At French River in Colchester County Mrs. Tony Tattrie said, “Tony's mother was reel-footed (club footed). I seen her coming towards me and I went to meet her, and my sister and I both saw her plain. Then she disappeared. That was before she died and we knew she was somewhere else. After she died I saw her only once. She was coming across the field after sundown. One time three of us started down the road and we saw George Tattrie crossing the field and he kept on going, and all the time he was home in his bed. That was after twelve at night.”

A fisherman at Paddy's Head had an experience with a boat. “I came in one time after fishing and there was a boat hanging to her club (mooring). I steered straight up towards her and I could see her all the way, but when I got up to it there was nothing there at all. That boat didn't come in till later.”

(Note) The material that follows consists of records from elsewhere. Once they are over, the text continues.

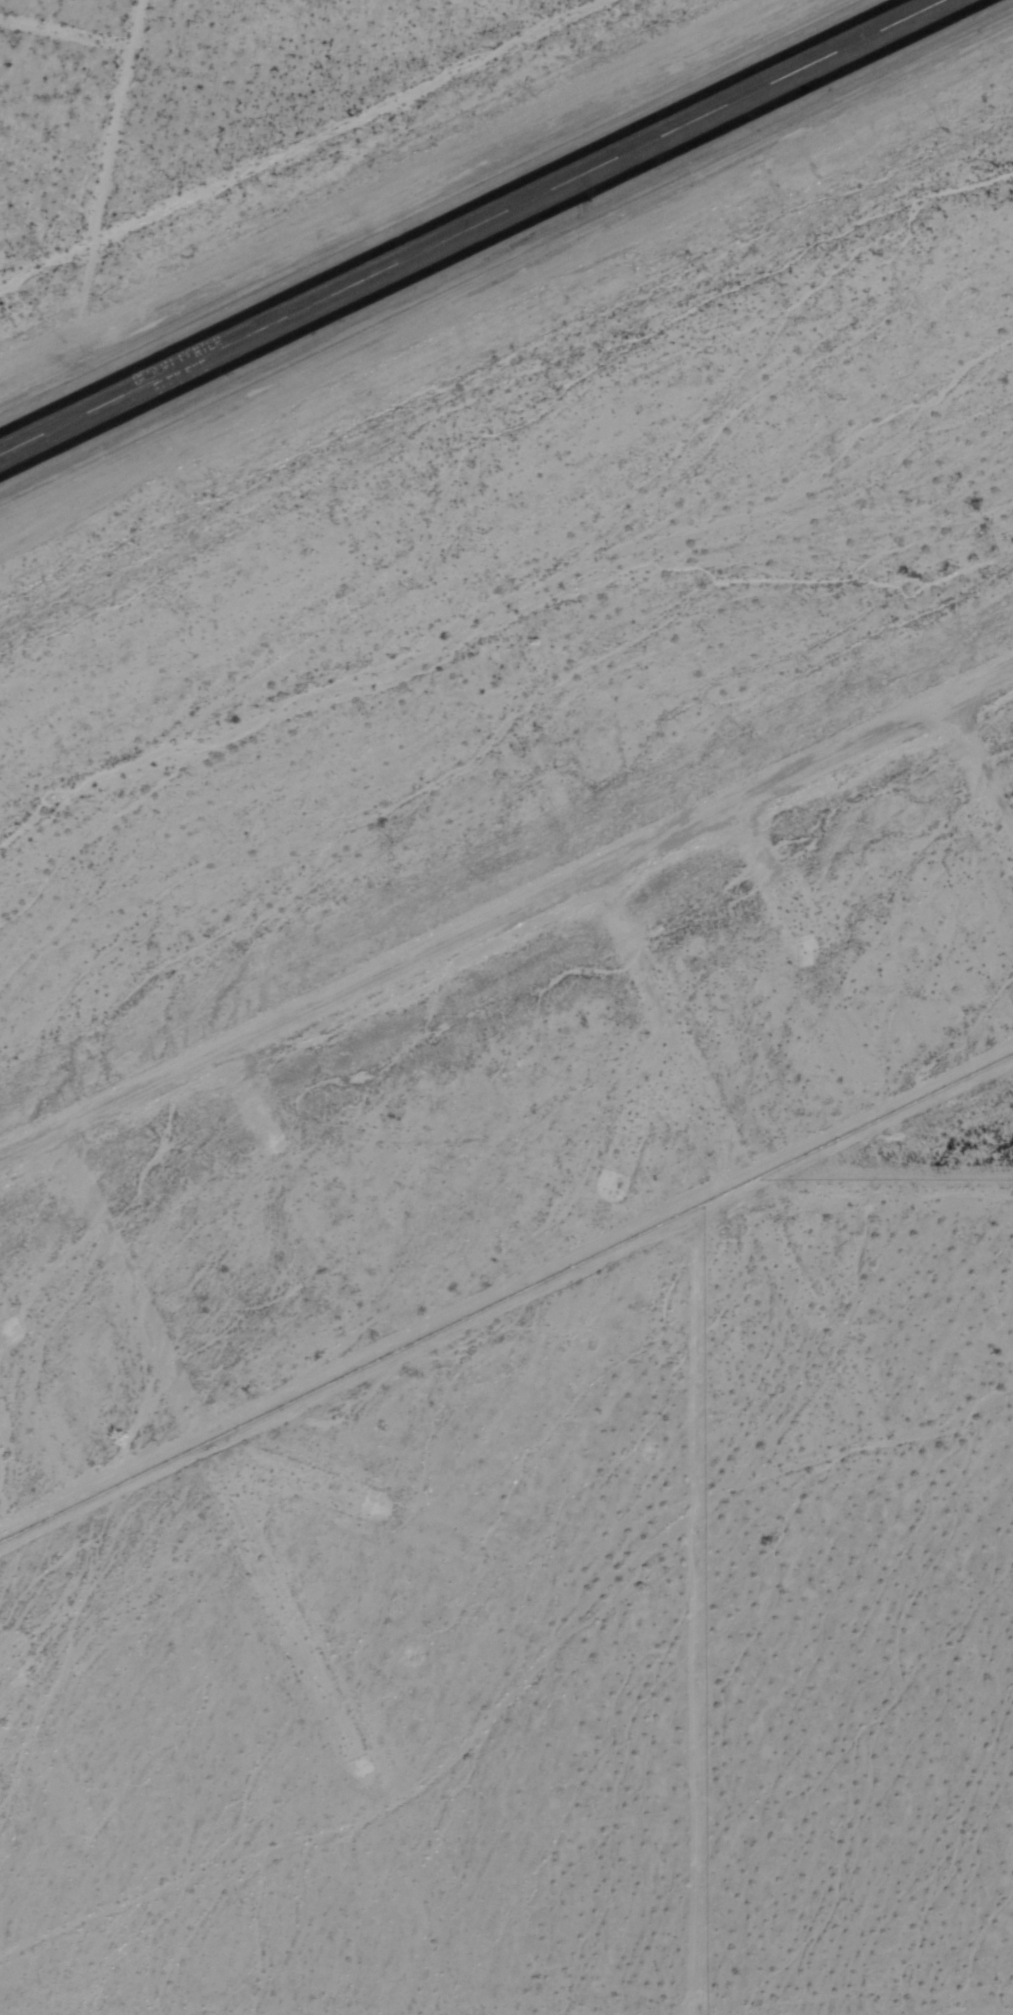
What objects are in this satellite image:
airport runway: (469, 226)
airport: (451, 251)
crop: (564, 1644)

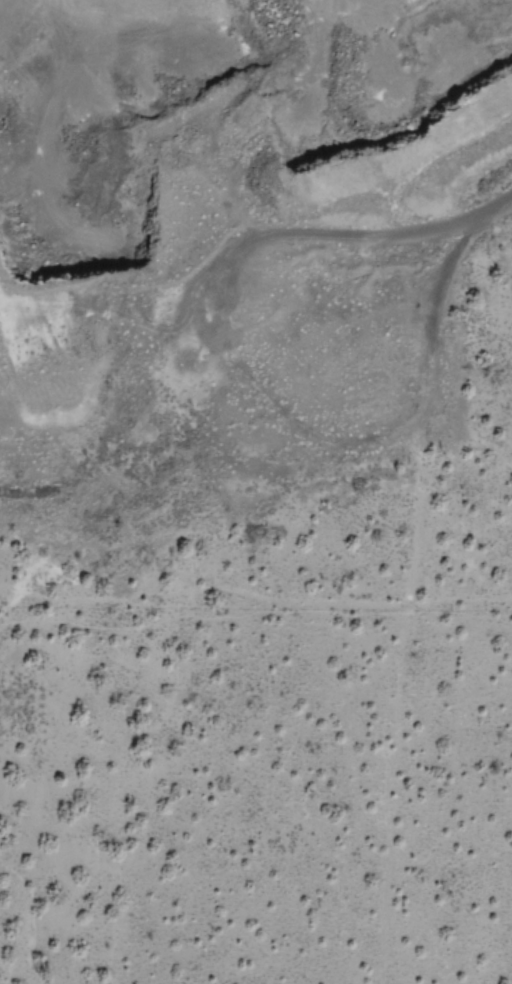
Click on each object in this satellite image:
road: (491, 211)
quarry: (229, 244)

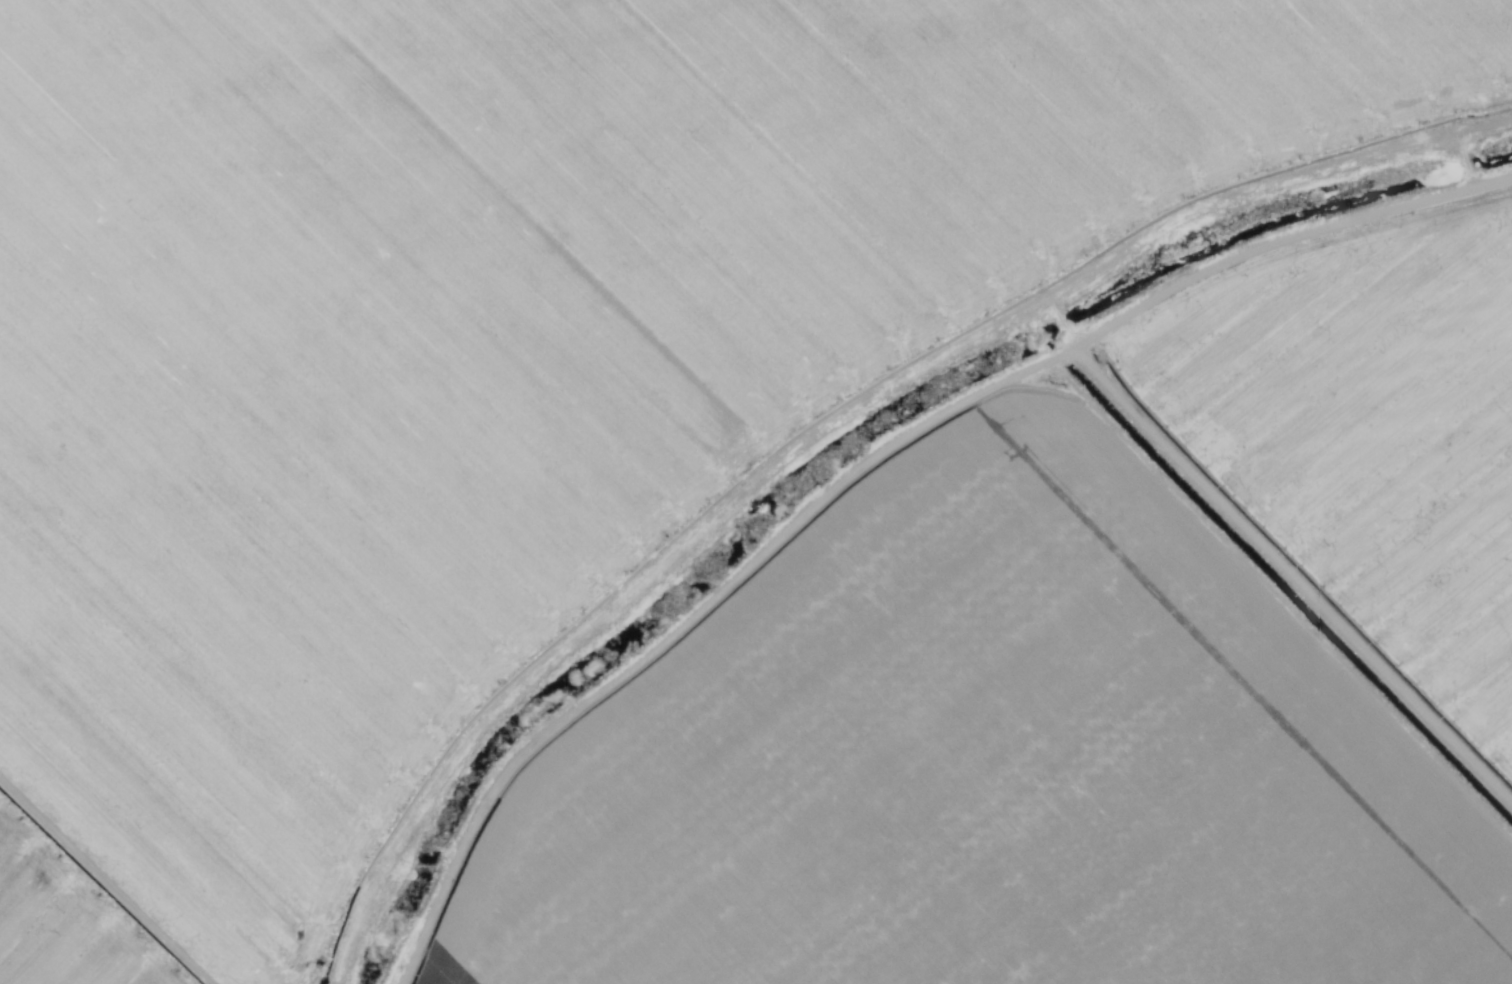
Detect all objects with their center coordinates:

And from Glen Haven, “Before my brother died a woman in white came to my doorway, and suddenly disappeared and, before my sister-in-law died a woman with a shawl over her head went down the hill ahead of me. I wasn't exactly frightened in either case although I was pretty sure something was about to happen.”

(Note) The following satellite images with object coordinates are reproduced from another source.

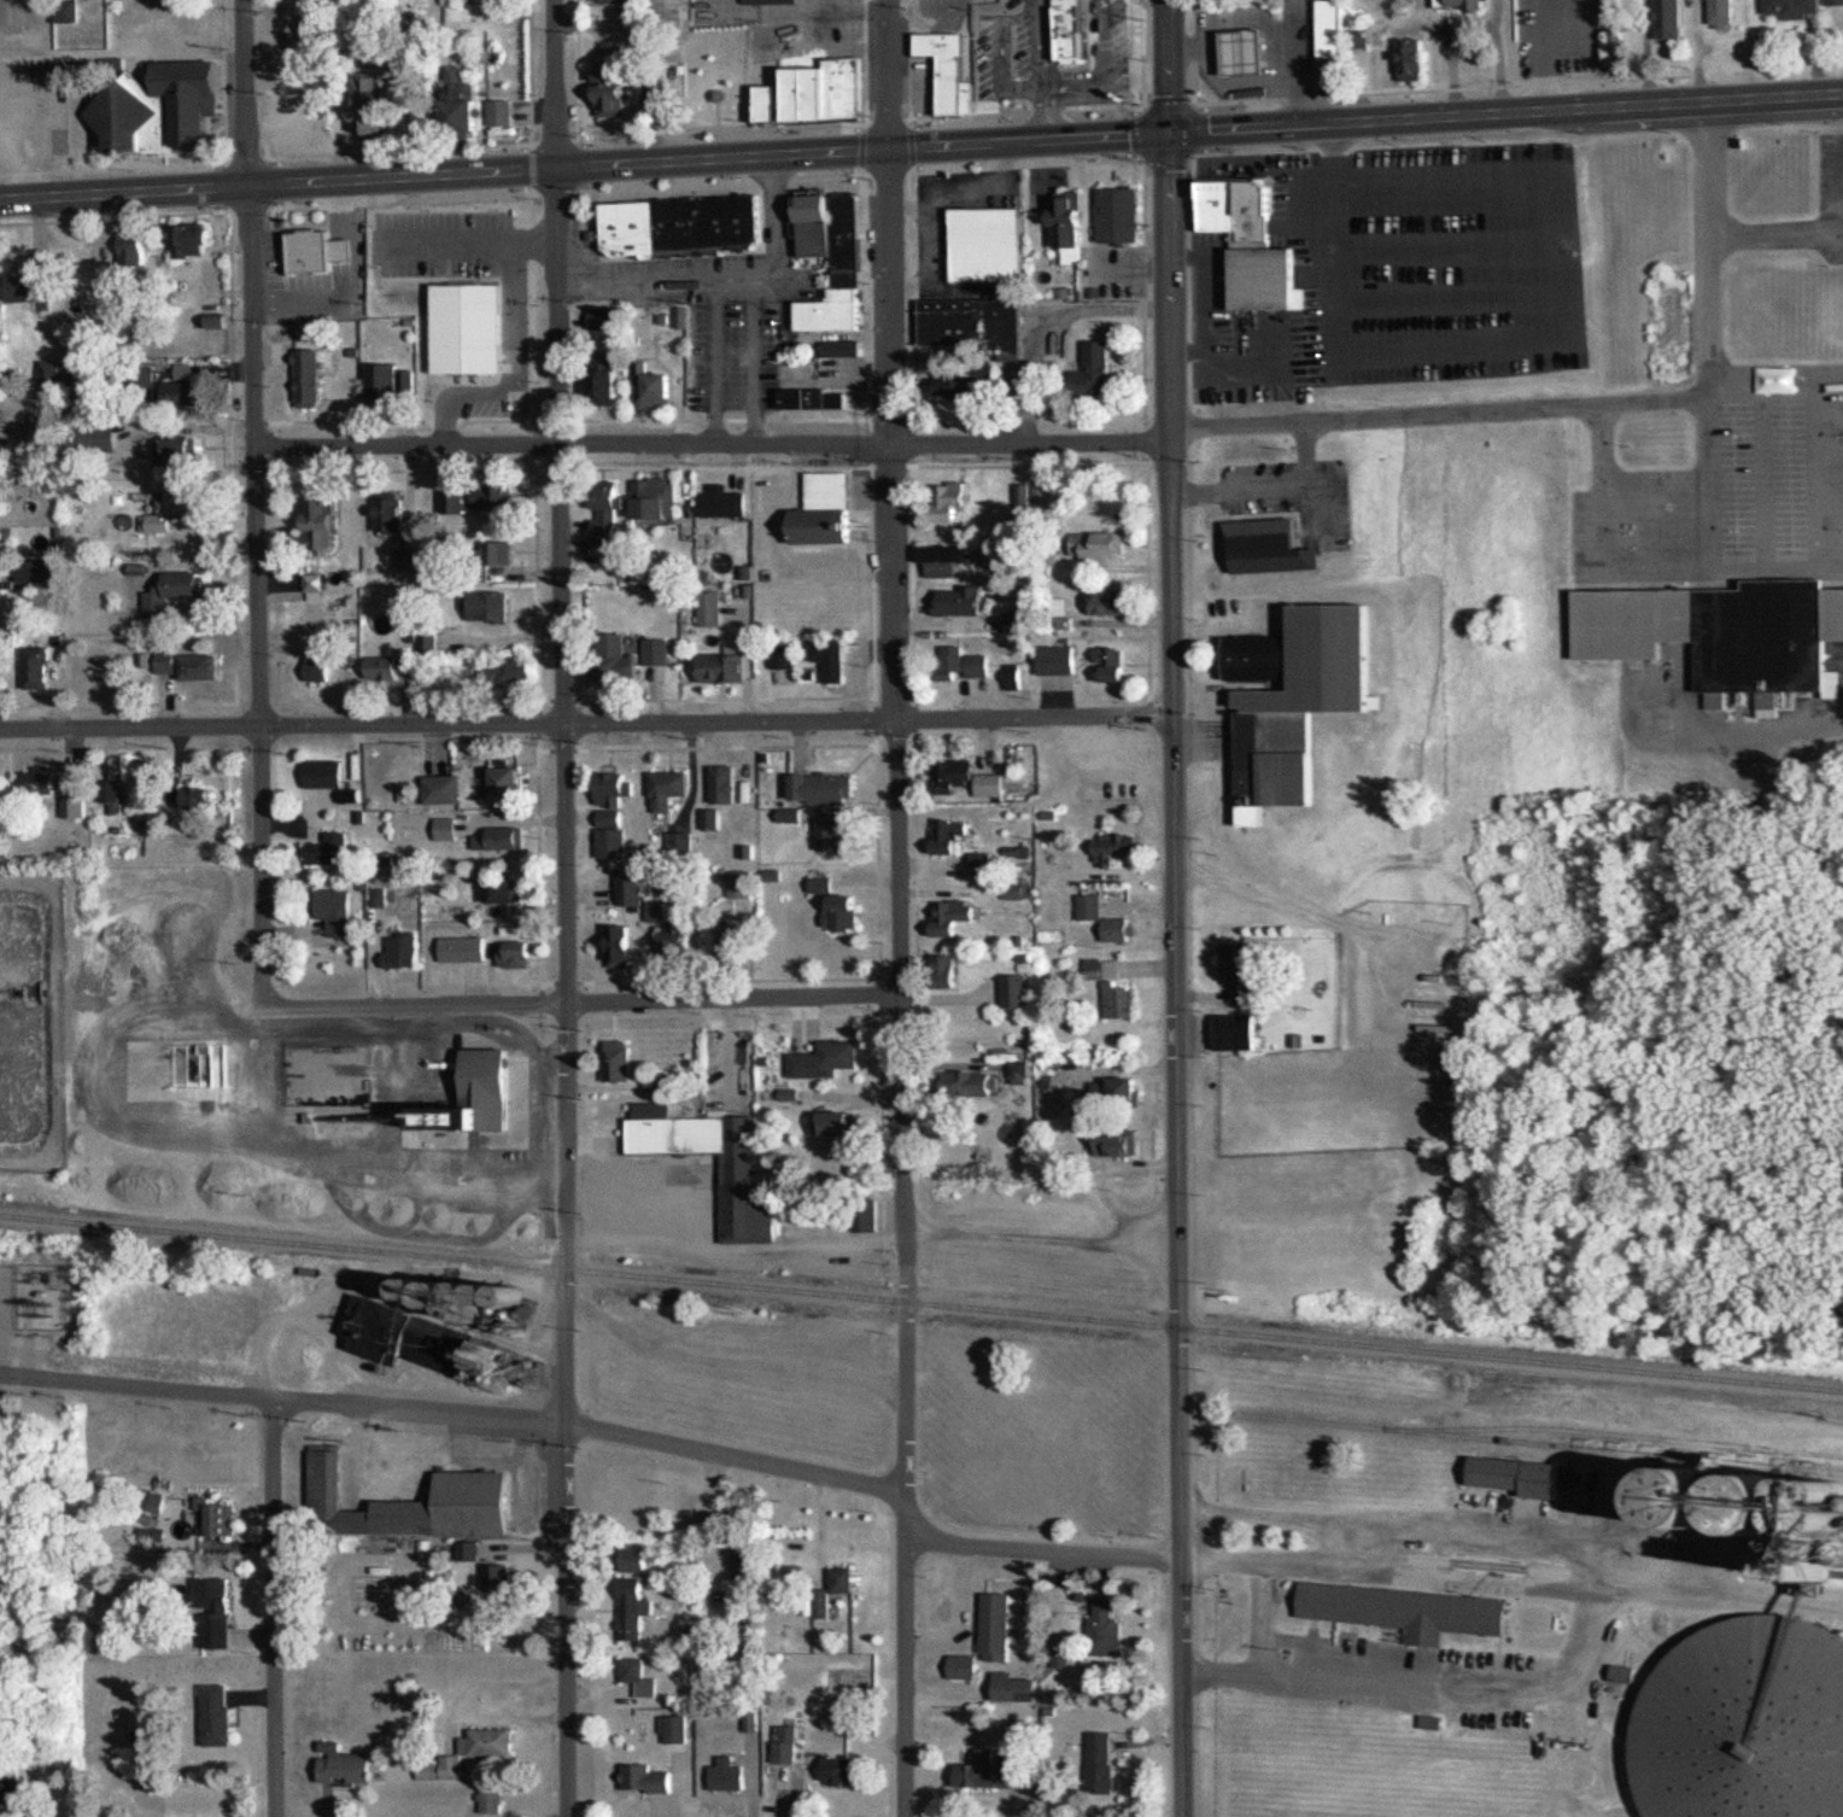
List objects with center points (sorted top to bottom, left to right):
building: (1835, 2)
building: (623, 3)
building: (1458, 3)
building: (1793, 8)
building: (66, 10)
building: (1721, 12)
building: (1668, 19)
building: (1053, 23)
building: (1331, 27)
building: (1567, 27)
building: (1247, 50)
building: (1411, 58)
road: (1164, 66)
building: (951, 68)
road: (887, 75)
road: (556, 85)
building: (612, 90)
building: (828, 90)
building: (723, 91)
road: (244, 92)
building: (770, 103)
building: (368, 104)
building: (461, 106)
building: (162, 107)
building: (503, 112)
road: (1504, 114)
road: (706, 161)
road: (123, 193)
road: (1393, 211)
building: (1119, 215)
building: (1070, 224)
building: (681, 226)
building: (192, 241)
building: (1252, 242)
building: (989, 244)
road: (1396, 246)
building: (131, 250)
building: (317, 252)
building: (849, 279)
road: (1399, 283)
building: (33, 285)
road: (1400, 317)
building: (600, 319)
building: (973, 324)
building: (843, 349)
road: (1440, 352)
building: (1091, 374)
building: (144, 377)
building: (308, 378)
building: (382, 379)
building: (615, 383)
building: (966, 387)
building: (658, 389)
building: (184, 395)
building: (815, 399)
road: (1583, 401)
road: (189, 425)
building: (100, 436)
road: (712, 444)
building: (180, 451)
road: (1271, 485)
building: (1023, 495)
building: (493, 496)
building: (654, 499)
building: (947, 501)
building: (454, 502)
building: (182, 503)
road: (1316, 505)
building: (723, 507)
building: (826, 510)
building: (607, 513)
building: (390, 514)
building: (317, 526)
building: (1105, 546)
building: (1272, 546)
building: (499, 555)
building: (946, 559)
building: (622, 568)
building: (175, 591)
building: (960, 600)
building: (1110, 603)
building: (489, 606)
building: (710, 608)
building: (1721, 634)
building: (428, 641)
building: (657, 652)
building: (784, 655)
building: (831, 659)
building: (622, 660)
building: (1057, 661)
building: (951, 662)
building: (165, 663)
building: (1112, 664)
building: (393, 665)
building: (978, 666)
building: (199, 667)
building: (37, 668)
building: (717, 668)
building: (316, 670)
building: (509, 671)
road: (261, 699)
building: (1300, 699)
road: (586, 726)
building: (329, 777)
building: (971, 779)
building: (39, 780)
building: (510, 781)
building: (724, 785)
building: (823, 788)
building: (442, 789)
building: (668, 792)
building: (199, 799)
building: (73, 804)
building: (612, 813)
building: (834, 834)
building: (952, 837)
building: (499, 838)
building: (1112, 849)
building: (329, 850)
building: (741, 884)
building: (822, 884)
building: (629, 887)
building: (508, 890)
building: (335, 910)
building: (656, 910)
building: (845, 913)
building: (952, 915)
building: (188, 916)
building: (1117, 929)
building: (677, 939)
building: (621, 946)
building: (462, 949)
building: (400, 950)
building: (514, 954)
building: (1237, 965)
building: (948, 972)
road: (1175, 975)
road: (900, 983)
building: (1112, 987)
building: (1015, 991)
road: (565, 993)
road: (568, 1004)
building: (28, 1028)
building: (1234, 1032)
building: (825, 1060)
building: (616, 1062)
building: (657, 1082)
building: (973, 1084)
building: (1116, 1091)
building: (473, 1106)
building: (840, 1125)
building: (682, 1135)
building: (1116, 1143)
building: (746, 1208)
building: (866, 1214)
railway: (159, 1220)
railway: (106, 1227)
road: (727, 1246)
railway: (1027, 1314)
building: (434, 1345)
road: (455, 1413)
railway: (1611, 1434)
railway: (1540, 1443)
building: (1524, 1475)
building: (1689, 1498)
silo: (1689, 1498)
building: (414, 1503)
building: (1757, 1506)
silo: (1757, 1506)
building: (220, 1519)
road: (1043, 1552)
building: (634, 1559)
building: (742, 1563)
building: (498, 1576)
building: (843, 1579)
building: (821, 1605)
road: (274, 1608)
building: (632, 1608)
building: (1404, 1609)
building: (213, 1610)
road: (1262, 1615)
building: (1106, 1626)
building: (999, 1627)
building: (964, 1667)
building: (638, 1677)
road: (1339, 1686)
building: (1018, 1687)
building: (217, 1714)
building: (1747, 1721)
silo: (1747, 1721)
building: (1431, 1722)
building: (675, 1728)
building: (1103, 1762)
building: (346, 1767)
building: (992, 1769)
building: (838, 1770)
building: (727, 1774)
building: (647, 1777)
building: (10, 1792)
building: (491, 1798)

One bright moonlight night at Victoria Beach Buzz Ring said he had gone down the steep hillside to the wharves, and he walked along by one of the sheds. He was only a boy at the time, but it was not unusual for a lad to go fishing with the men. He saw a man in yellow oilskins walking ahead of him so he called out, but the man did not speak. He thought it was one of the Everett men and, since they are all friends in this small community, he wondered why he didn't answer him. He kept his eye on him, however, and distinctly saw him go through an open door. This too seemed odd, but Buzz supposed he intended to jump out and scare him. He therefore lit a match which he fully expected to have blown out by the other man, and peeked cautiously around the door. Nothing happened, so he drew the door back carefully and there was nobody there; neither was there a place to hide nor any other way to get out. He was dumbfounded. Shortly after that, and at about the same time of night, an older fisherman saw a man walking at the same place. He called, “Clifford,” thinking it was a friend of that name, but he, too, received no answer. He was angry at being ignored and said, “Can't you speak to a fellow?” at the same time catching him by the arm to stop him. But there was no arm to catch. Nothing was there.

A man from Wallace having put his hand on the shoulder of a man who wouldn't speak to him and finding nothing to grasp, said in describing his experience,

“Do you known what it was? It was a nawthin'.”